Below this line is the material. Write out only its lines from the one containing "uma cova rasa em uma área de mata na zona" through the one containing "надежные, легко чинить —", both kept, exactly.

===== AVAILABLE DATA

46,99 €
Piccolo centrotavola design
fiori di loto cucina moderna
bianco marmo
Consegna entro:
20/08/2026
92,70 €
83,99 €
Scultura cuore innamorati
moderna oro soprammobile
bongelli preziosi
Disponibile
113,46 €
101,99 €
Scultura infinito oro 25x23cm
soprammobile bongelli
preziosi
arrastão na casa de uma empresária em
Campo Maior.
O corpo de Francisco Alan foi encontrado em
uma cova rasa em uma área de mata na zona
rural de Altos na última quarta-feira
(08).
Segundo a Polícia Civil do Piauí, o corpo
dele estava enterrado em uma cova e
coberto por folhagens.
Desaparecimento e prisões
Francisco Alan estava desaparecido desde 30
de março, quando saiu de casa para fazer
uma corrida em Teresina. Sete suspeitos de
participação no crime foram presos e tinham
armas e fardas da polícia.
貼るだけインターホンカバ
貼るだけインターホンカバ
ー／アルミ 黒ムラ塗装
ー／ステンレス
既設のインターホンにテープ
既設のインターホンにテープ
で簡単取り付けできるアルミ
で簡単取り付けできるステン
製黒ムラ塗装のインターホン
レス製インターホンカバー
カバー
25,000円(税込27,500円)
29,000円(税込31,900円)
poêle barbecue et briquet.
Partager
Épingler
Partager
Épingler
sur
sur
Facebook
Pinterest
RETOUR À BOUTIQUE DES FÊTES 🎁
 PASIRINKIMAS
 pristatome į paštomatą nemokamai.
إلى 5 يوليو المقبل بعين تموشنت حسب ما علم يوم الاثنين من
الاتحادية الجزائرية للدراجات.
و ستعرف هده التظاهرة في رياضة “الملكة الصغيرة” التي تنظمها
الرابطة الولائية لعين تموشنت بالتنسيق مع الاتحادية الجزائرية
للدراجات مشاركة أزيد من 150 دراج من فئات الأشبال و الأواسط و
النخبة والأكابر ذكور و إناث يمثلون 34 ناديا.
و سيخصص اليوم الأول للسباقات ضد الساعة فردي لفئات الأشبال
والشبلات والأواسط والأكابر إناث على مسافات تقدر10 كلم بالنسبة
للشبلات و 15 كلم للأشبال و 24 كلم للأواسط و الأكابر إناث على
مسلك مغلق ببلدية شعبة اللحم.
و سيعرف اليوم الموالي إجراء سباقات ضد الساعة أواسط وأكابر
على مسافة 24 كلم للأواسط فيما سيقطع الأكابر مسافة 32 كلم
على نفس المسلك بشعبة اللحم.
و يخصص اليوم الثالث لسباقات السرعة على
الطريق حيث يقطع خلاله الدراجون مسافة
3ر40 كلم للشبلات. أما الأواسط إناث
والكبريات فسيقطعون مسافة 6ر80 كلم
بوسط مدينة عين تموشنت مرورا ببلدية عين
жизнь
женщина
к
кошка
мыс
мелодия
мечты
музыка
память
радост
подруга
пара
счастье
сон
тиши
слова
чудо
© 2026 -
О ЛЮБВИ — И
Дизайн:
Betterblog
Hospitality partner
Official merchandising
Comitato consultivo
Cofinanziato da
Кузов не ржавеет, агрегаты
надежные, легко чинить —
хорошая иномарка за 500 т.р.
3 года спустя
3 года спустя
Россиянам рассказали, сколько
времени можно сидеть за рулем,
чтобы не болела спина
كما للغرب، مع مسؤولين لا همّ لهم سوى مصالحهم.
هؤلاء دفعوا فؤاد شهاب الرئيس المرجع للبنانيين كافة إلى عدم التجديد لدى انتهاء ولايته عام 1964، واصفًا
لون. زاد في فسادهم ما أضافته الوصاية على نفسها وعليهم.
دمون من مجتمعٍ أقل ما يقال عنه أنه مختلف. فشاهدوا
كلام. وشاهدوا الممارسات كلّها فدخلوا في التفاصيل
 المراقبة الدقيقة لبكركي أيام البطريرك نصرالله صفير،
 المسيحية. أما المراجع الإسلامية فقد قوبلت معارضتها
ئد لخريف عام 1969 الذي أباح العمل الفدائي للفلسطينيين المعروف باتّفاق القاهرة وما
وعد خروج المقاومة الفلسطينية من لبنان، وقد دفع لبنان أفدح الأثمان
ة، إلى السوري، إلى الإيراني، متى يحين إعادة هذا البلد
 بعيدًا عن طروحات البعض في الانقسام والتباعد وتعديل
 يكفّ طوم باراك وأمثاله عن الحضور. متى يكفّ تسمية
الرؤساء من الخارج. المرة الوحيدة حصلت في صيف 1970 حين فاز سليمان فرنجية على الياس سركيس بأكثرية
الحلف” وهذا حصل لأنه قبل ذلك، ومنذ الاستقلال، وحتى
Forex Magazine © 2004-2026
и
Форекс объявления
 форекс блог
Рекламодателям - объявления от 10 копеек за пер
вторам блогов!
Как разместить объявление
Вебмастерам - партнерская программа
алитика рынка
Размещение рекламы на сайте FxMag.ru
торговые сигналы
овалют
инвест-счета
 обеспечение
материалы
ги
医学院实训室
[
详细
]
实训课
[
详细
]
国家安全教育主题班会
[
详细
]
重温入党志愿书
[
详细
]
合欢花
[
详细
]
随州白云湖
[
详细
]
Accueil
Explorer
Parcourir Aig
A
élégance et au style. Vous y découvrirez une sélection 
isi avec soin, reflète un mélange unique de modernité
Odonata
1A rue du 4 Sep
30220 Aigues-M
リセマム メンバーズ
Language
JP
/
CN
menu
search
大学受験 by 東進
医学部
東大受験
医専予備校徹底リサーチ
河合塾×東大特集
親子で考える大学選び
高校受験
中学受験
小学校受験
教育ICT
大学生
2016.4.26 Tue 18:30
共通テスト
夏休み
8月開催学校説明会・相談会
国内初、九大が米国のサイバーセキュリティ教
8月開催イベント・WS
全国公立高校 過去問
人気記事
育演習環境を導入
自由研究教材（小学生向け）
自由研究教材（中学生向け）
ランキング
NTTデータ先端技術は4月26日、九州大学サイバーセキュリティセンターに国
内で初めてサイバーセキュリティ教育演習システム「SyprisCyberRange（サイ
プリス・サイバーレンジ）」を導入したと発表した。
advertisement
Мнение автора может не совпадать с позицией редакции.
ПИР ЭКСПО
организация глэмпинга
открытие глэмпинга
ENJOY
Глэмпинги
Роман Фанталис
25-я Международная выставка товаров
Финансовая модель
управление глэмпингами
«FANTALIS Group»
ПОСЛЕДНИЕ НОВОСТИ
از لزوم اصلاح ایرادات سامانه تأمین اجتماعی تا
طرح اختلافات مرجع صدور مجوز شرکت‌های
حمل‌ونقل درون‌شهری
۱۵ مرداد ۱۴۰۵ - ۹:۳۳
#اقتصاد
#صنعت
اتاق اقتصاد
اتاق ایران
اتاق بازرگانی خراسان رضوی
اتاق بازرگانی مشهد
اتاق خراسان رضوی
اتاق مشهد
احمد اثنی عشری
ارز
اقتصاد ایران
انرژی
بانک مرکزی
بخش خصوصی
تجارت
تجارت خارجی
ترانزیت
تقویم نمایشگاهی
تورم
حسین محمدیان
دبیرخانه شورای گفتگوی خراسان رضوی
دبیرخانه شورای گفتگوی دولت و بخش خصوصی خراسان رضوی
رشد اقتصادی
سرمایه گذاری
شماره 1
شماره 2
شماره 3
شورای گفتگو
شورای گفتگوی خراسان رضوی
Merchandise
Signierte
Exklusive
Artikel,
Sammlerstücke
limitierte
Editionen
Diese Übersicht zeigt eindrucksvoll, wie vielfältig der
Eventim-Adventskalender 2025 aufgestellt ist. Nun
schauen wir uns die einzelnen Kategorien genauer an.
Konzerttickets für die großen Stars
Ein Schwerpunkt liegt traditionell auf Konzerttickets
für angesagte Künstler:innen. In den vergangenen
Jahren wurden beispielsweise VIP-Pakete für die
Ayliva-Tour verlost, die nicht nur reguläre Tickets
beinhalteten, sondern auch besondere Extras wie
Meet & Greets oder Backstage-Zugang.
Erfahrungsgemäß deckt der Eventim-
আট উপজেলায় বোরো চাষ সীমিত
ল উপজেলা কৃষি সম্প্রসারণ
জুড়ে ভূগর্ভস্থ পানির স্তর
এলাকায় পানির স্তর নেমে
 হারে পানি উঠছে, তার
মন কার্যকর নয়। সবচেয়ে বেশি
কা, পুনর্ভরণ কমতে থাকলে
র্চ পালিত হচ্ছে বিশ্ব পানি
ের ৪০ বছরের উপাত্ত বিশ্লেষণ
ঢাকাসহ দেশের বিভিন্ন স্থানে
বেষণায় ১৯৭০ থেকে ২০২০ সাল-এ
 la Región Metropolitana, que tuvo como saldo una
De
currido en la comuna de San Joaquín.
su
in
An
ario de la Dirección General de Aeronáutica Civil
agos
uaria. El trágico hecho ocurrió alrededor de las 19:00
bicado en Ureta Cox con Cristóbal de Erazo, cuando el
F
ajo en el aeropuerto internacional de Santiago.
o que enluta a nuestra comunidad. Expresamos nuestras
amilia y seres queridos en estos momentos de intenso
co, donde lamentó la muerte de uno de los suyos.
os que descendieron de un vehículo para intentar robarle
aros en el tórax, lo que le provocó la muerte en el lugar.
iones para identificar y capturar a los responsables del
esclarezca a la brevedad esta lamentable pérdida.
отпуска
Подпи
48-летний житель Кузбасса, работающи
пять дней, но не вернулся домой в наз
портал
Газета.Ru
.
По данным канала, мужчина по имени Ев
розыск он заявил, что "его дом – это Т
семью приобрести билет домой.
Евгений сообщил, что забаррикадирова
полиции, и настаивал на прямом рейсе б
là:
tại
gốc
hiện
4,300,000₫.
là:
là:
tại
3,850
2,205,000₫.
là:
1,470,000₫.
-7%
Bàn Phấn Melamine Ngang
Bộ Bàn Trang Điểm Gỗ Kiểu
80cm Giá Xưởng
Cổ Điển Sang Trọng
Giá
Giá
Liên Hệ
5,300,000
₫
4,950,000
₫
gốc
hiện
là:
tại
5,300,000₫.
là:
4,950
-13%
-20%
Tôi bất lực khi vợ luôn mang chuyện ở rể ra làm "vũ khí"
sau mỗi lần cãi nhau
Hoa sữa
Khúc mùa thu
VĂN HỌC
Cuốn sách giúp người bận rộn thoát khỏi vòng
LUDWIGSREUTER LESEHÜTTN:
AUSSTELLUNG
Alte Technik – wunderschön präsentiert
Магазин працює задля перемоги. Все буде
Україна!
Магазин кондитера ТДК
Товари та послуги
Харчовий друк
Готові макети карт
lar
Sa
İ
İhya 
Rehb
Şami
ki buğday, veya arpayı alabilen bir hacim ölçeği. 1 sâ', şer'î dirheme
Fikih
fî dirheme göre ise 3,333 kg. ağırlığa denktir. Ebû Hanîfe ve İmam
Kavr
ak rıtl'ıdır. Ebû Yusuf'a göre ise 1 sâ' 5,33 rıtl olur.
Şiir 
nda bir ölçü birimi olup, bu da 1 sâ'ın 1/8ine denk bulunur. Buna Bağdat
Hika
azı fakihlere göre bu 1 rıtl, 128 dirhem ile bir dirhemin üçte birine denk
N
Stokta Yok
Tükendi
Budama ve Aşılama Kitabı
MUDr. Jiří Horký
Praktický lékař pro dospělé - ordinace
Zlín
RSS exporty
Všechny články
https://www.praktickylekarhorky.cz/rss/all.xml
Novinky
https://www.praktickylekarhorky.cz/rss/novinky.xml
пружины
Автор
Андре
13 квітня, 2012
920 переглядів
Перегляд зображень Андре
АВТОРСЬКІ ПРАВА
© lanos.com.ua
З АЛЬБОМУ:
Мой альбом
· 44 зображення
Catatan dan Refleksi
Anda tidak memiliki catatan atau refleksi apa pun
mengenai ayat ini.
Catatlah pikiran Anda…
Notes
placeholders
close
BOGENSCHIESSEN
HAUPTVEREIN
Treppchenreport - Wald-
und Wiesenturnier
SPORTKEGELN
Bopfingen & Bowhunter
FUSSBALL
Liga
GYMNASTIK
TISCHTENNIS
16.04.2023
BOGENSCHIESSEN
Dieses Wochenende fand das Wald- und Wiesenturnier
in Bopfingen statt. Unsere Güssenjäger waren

==========

- ANSWER TO THE PROBLEM:
uma cova rasa em uma área de mata na zona
rural de Altos na última quarta-feira
(08).
Segundo a Polícia Civil do Piauí, o corpo
dele estava enterrado em uma cova e
coberto por folhagens.
Desaparecimento e prisões
Francisco Alan estava desaparecido desde 30
de março, quando saiu de casa para fazer
uma corrida em Teresina. Sete suspeitos de
participação no crime foram presos e tinham
armas e fardas da polícia.
貼るだけインターホンカバ
貼るだけインターホンカバ
ー／アルミ 黒ムラ塗装
ー／ステンレス
既設のインターホンにテープ
既設のインターホンにテープ
で簡単取り付けできるアルミ
で簡単取り付けできるステン
製黒ムラ塗装のインターホン
レス製インターホンカバー
カバー
25,000円(税込27,500円)
29,000円(税込31,900円)
poêle barbecue et briquet.
Partager
Épingler
Partager
Épingler
sur
sur
Facebook
Pinterest
RETOUR À BOUTIQUE DES FÊTES 🎁
 PASIRINKIMAS
 pristatome į paštomatą nemokamai.
إلى 5 يوليو المقبل بعين تموشنت حسب ما علم يوم الاثنين من
الاتحادية الجزائرية للدراجات.
و ستعرف هده التظاهرة في رياضة “الملكة الصغيرة” التي تنظمها
الرابطة الولائية لعين تموشنت بالتنسيق مع الاتحادية الجزائرية
للدراجات مشاركة أزيد من 150 دراج من فئات الأشبال و الأواسط و
النخبة والأكابر ذكور و إناث يمثلون 34 ناديا.
و سيخصص اليوم الأول للسباقات ضد الساعة فردي لفئات الأشبال
والشبلات والأواسط والأكابر إناث على مسافات تقدر10 كلم بالنسبة
للشبلات و 15 كلم للأشبال و 24 كلم للأواسط و الأكابر إناث على
مسلك مغلق ببلدية شعبة اللحم.
و سيعرف اليوم الموالي إجراء سباقات ضد الساعة أواسط وأكابر
على مسافة 24 كلم للأواسط فيما سيقطع الأكابر مسافة 32 كلم
على نفس المسلك بشعبة اللحم.
و يخصص اليوم الثالث لسباقات السرعة على
الطريق حيث يقطع خلاله الدراجون مسافة
3ر40 كلم للشبلات. أما الأواسط إناث
والكبريات فسيقطعون مسافة 6ر80 كلم
بوسط مدينة عين تموشنت مرورا ببلدية عين
жизнь
женщина
к
кошка
мыс
мелодия
мечты
музыка
память
радост
подруга
пара
счастье
сон
тиши
слова
чудо
© 2026 -
О ЛЮБВИ — И
Дизайн:
Betterblog
Hospitality partner
Official merchandising
Comitato consultivo
Cofinanziato da
Кузов не ржавеет, агрегаты
надежные, легко чинить —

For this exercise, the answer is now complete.